MASON, W.Va. — We see them everywhere during the holiday season.
Poinsettias are the traditional Christmas flower, and this time of year they adorn our homes, businesses and churches. And when you see a poinsettia locally, chances are it was one of the 70,000 grown at Bob’s Market and Greenhouses, Inc. in Mason.
Bob’s greenhouses are full of the blooms in shades of red, pink, white and marble. Some have catchy names, like “Red Glitter,” “Ice Punch,” and “Winter Rose.” According to Scott Barnitz, a vice-president at Bob’s, the traditional red remains the favorite year after year, and makes up 75 percent of their production.
Along with various colors, poinsettias also come in a variety of sizes. Barnitz said the local greenhouse grows the flower in four-and-a-half, six-and-a-half, eight, 10, and 14 inch pots. Most of the 14-inch poinsettias, however, are shipped to Bob’s Pittsburgh warehouse, to be purchased by businesses as far as New York. Barnitz said those plants can get as large as some Christmas trees.
While many people enjoy poinsettias at this time of year, Barnitz laughed and said workers at the greenhouses are tired of looking at them. With one of the longest growing season of any flower, the workers have been nurturing the plants since the end of June.
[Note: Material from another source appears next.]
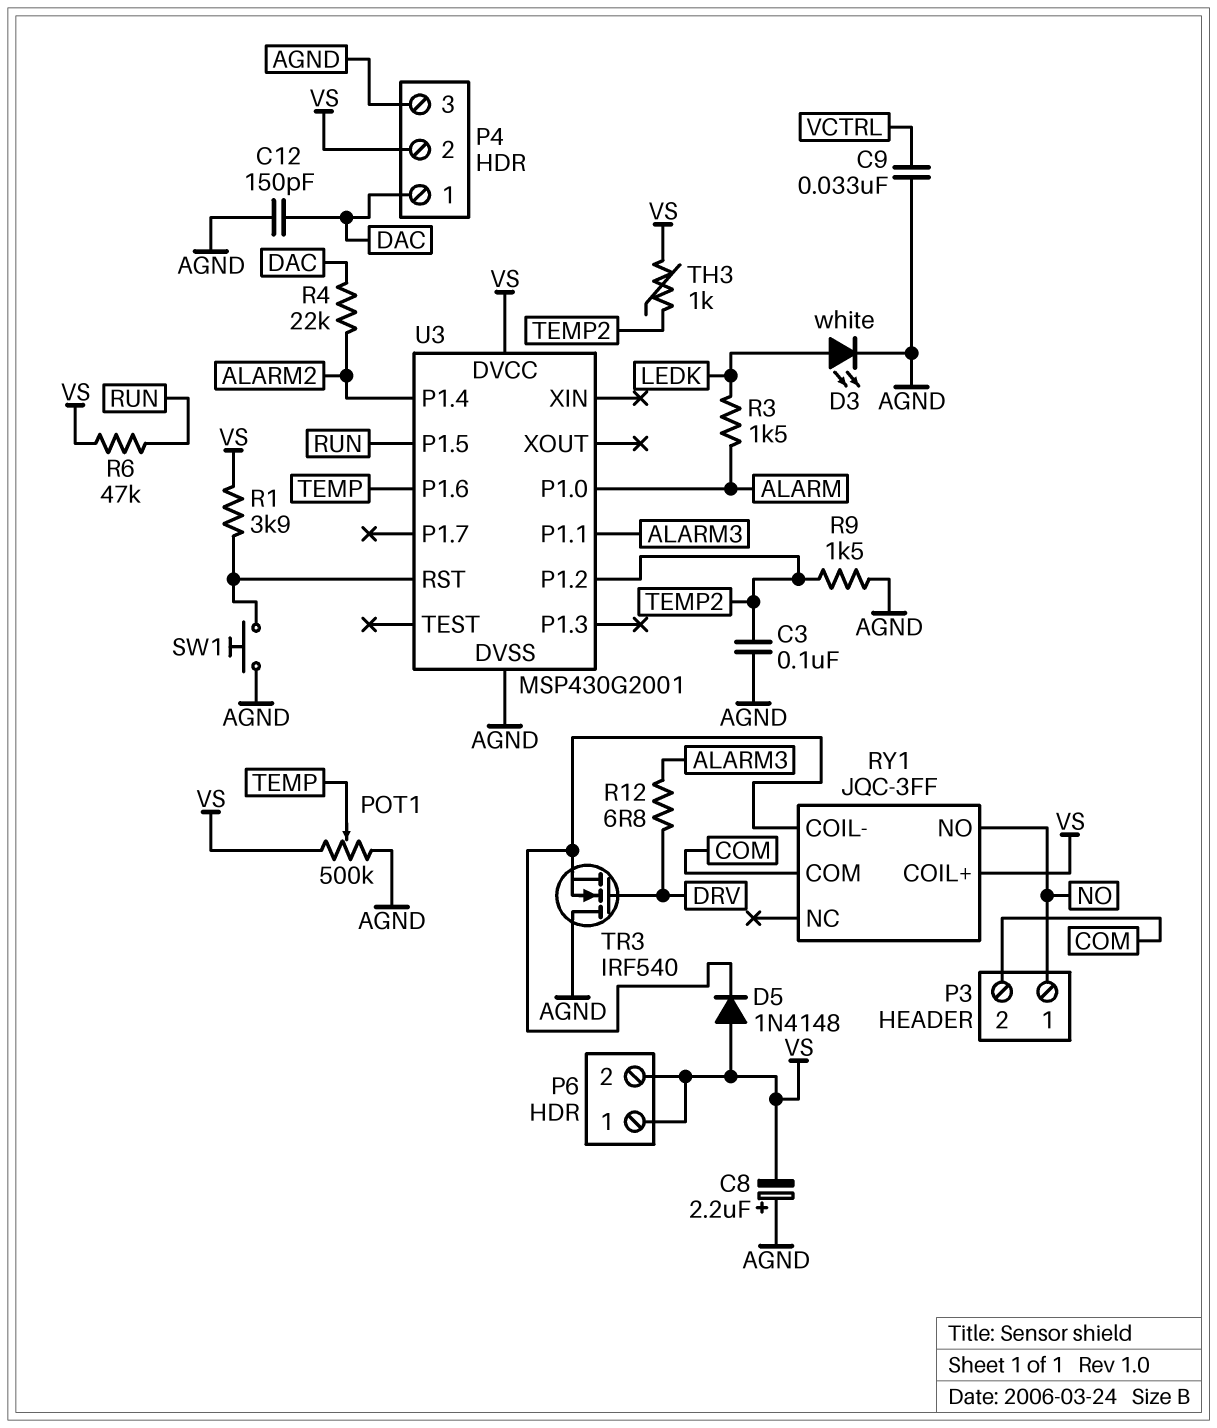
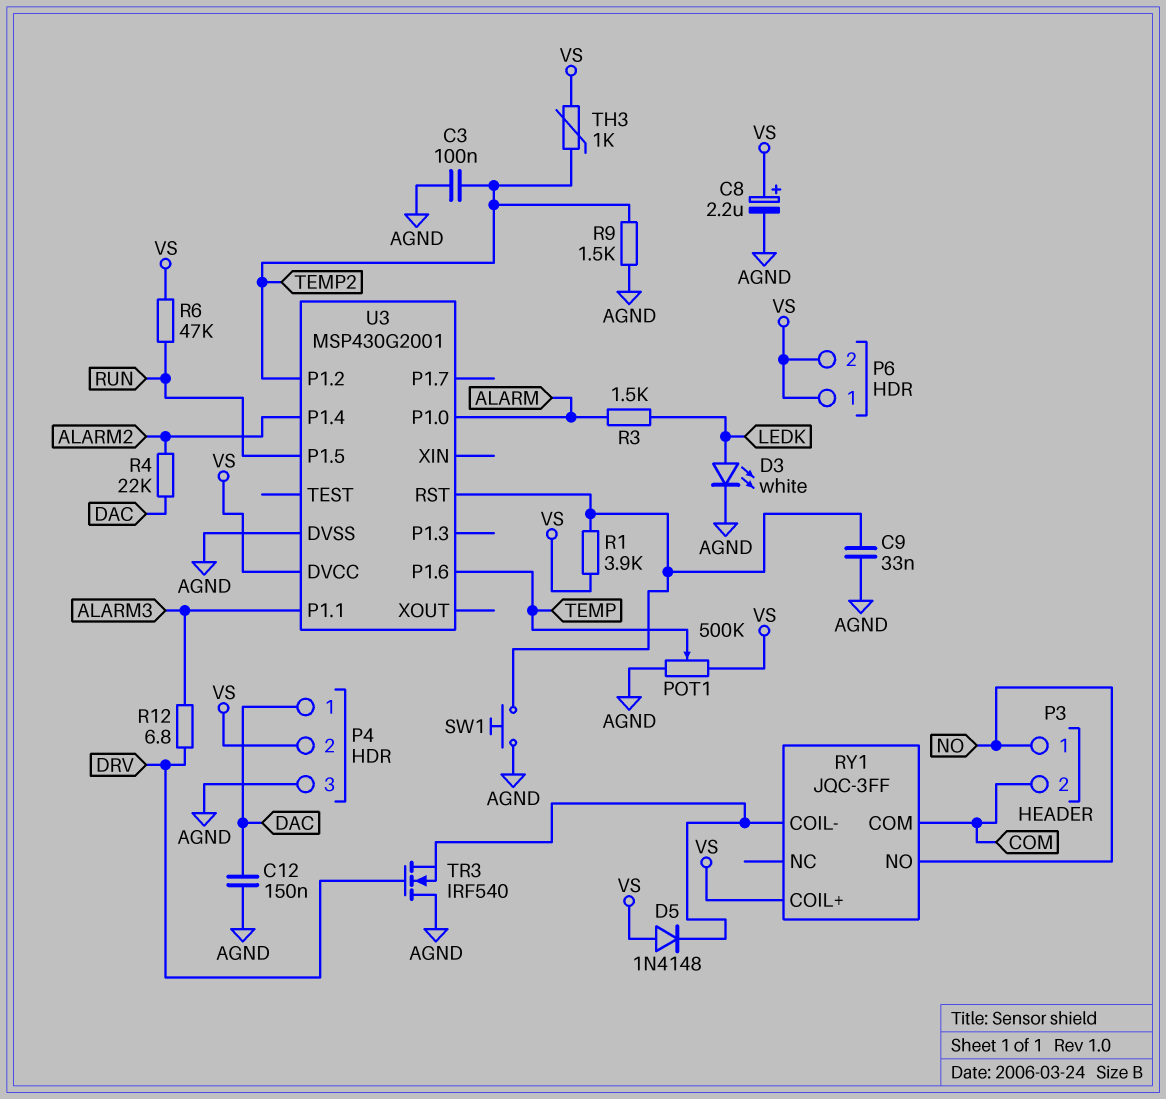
C8: 2.2uF (plus AGND, minus VS) -> 2.2uF (plus VS, minus AGND)
C9: 33nF (AGND, VCTRL) -> 33nF (AGND, U3/RST)
C12: 150pF (AGND, DAC) -> 150nF (AGND, DAC)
The poinsettias are ordered in May from places such as El Salvador, Guatemala, Nicaragua, and Mexico as cuttings. Barnitz describes them as “back-end, weighted crops,” which means after the long growing season, they are mostly sold during a two-week period from Dec. 10 to Christmas.
Knowing how many cuttings to order in May for December is always risky, Barnitz said, but ordering in the middle of a pandemic was like “rolling the dice.” He said Bob’s was “hurt severely” in the spring when the Pittsburgh area, which is very strong in purchasing Easter flowers, was mostly closed due to COVID-19.
Selling a lot of poinsettias each year to churches, Barnitz said their success will be directly affected by the churches being able to remain open with COVID-19 cases rising. Even though he said Bob’s is “holding its breath on this crop,” he remains optimistic. Barnitz said early sales have shown people who are stuck inside during the pandemic are having more time to spend decorating their homes, and flowers are more important to them.
Bob’s Market has three local retail stores, including Mason in West Virginia, and Gallipolis and Belpre in Ohio.